> [What the task asks] Please copy out the records below, swapping each "ФУТБОЛ" for "СПОРТ" and leaving everything else unchanged.
━━ Data to use ━━
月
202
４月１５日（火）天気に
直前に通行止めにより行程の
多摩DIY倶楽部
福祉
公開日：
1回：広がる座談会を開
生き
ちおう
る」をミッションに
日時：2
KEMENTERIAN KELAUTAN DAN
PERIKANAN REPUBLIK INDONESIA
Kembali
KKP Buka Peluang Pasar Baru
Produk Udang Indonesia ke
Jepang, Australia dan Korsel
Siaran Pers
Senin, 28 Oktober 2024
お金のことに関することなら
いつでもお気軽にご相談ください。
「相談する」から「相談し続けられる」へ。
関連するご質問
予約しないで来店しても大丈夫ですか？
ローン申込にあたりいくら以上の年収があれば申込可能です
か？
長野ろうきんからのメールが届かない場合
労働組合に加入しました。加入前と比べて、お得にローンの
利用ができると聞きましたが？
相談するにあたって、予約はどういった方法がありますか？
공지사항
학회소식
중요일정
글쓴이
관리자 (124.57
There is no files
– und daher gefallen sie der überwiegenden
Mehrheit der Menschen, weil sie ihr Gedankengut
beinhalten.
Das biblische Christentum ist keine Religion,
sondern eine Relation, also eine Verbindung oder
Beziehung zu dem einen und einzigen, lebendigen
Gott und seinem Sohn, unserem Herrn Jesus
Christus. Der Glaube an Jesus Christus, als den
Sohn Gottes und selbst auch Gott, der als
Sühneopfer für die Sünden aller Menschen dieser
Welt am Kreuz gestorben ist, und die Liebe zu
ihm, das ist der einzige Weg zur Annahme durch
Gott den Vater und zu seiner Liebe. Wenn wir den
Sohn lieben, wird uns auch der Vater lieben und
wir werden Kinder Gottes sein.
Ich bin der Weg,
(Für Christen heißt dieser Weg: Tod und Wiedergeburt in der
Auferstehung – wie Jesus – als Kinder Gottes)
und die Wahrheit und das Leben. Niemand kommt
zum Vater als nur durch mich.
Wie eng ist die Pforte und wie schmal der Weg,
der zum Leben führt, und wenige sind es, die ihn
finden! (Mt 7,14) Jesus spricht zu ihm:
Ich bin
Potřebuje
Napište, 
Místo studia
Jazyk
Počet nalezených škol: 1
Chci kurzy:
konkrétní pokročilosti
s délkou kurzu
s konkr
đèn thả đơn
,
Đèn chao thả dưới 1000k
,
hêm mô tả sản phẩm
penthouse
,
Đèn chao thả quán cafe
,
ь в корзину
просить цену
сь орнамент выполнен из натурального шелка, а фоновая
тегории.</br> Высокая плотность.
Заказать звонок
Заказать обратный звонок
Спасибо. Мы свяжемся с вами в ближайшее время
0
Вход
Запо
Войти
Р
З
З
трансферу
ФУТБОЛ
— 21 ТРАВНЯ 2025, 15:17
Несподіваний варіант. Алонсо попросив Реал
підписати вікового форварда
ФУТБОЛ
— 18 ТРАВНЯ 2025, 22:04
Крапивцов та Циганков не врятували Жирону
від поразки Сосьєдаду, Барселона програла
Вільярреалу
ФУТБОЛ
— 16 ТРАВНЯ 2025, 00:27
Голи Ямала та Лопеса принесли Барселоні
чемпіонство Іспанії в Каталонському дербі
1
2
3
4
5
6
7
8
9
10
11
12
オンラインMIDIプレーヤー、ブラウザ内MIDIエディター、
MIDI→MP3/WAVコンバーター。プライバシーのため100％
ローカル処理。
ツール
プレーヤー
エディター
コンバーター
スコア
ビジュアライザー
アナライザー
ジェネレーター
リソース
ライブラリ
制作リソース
━━━
> [Exercise result]
月
202
４月１５日（火）天気に
直前に通行止めにより行程の
多摩DIY倶楽部
福祉
公開日：
1回：広がる座談会を開
生き
ちおう
る」をミッションに
日時：2
KEMENTERIAN KELAUTAN DAN
PERIKANAN REPUBLIK INDONESIA
Kembali
KKP Buka Peluang Pasar Baru
Produk Udang Indonesia ke
Jepang, Australia dan Korsel
Siaran Pers
Senin, 28 Oktober 2024
お金のことに関することなら
いつでもお気軽にご相談ください。
「相談する」から「相談し続けられる」へ。
関連するご質問
予約しないで来店しても大丈夫ですか？
ローン申込にあたりいくら以上の年収があれば申込可能です
か？
長野ろうきんからのメールが届かない場合
労働組合に加入しました。加入前と比べて、お得にローンの
利用ができると聞きましたが？
相談するにあたって、予約はどういった方法がありますか？
공지사항
학회소식
중요일정
글쓴이
관리자 (124.57
There is no files
– und daher gefallen sie der überwiegenden
Mehrheit der Menschen, weil sie ihr Gedankengut
beinhalten.
Das biblische Christentum ist keine Religion,
sondern eine Relation, also eine Verbindung oder
Beziehung zu dem einen und einzigen, lebendigen
Gott und seinem Sohn, unserem Herrn Jesus
Christus. Der Glaube an Jesus Christus, als den
Sohn Gottes und selbst auch Gott, der als
Sühneopfer für die Sünden aller Menschen dieser
Welt am Kreuz gestorben ist, und die Liebe zu
ihm, das ist der einzige Weg zur Annahme durch
Gott den Vater und zu seiner Liebe. Wenn wir den
Sohn lieben, wird uns auch der Vater lieben und
wir werden Kinder Gottes sein.
Ich bin der Weg,
(Für Christen heißt dieser Weg: Tod und Wiedergeburt in der
Auferstehung – wie Jesus – als Kinder Gottes)
und die Wahrheit und das Leben. Niemand kommt
zum Vater als nur durch mich.
Wie eng ist die Pforte und wie schmal der Weg,
der zum Leben führt, und wenige sind es, die ihn
finden! (Mt 7,14) Jesus spricht zu ihm:
Ich bin
Potřebuje
Napište, 
Místo studia
Jazyk
Počet nalezených škol: 1
Chci kurzy:
konkrétní pokročilosti
s délkou kurzu
s konkr
đèn thả đơn
,
Đèn chao thả dưới 1000k
,
hêm mô tả sản phẩm
penthouse
,
Đèn chao thả quán cafe
,
ь в корзину
просить цену
сь орнамент выполнен из натурального шелка, а фоновая
тегории.</br> Высокая плотность.
Заказать звонок
Заказать обратный звонок
Спасибо. Мы свяжемся с вами в ближайшее время
0
Вход
Запо
Войти
Р
З
З
трансферу
СПОРТ
— 21 ТРАВНЯ 2025, 15:17
Несподіваний варіант. Алонсо попросив Реал
підписати вікового форварда
СПОРТ
— 18 ТРАВНЯ 2025, 22:04
Крапивцов та Циганков не врятували Жирону
від поразки Сосьєдаду, Барселона програла
Вільярреалу
СПОРТ
— 16 ТРАВНЯ 2025, 00:27
Голи Ямала та Лопеса принесли Барселоні
чемпіонство Іспанії в Каталонському дербі
1
2
3
4
5
6
7
8
9
10
11
12
オンラインMIDIプレーヤー、ブラウザ内MIDIエディター、
MIDI→MP3/WAVコンバーター。プライバシーのため100％
ローカル処理。
ツール
プレーヤー
エディター
コンバーター
スコア
ビジュアライザー
アナライザー
ジェネレーター
リソース
ライブラリ
制作リソース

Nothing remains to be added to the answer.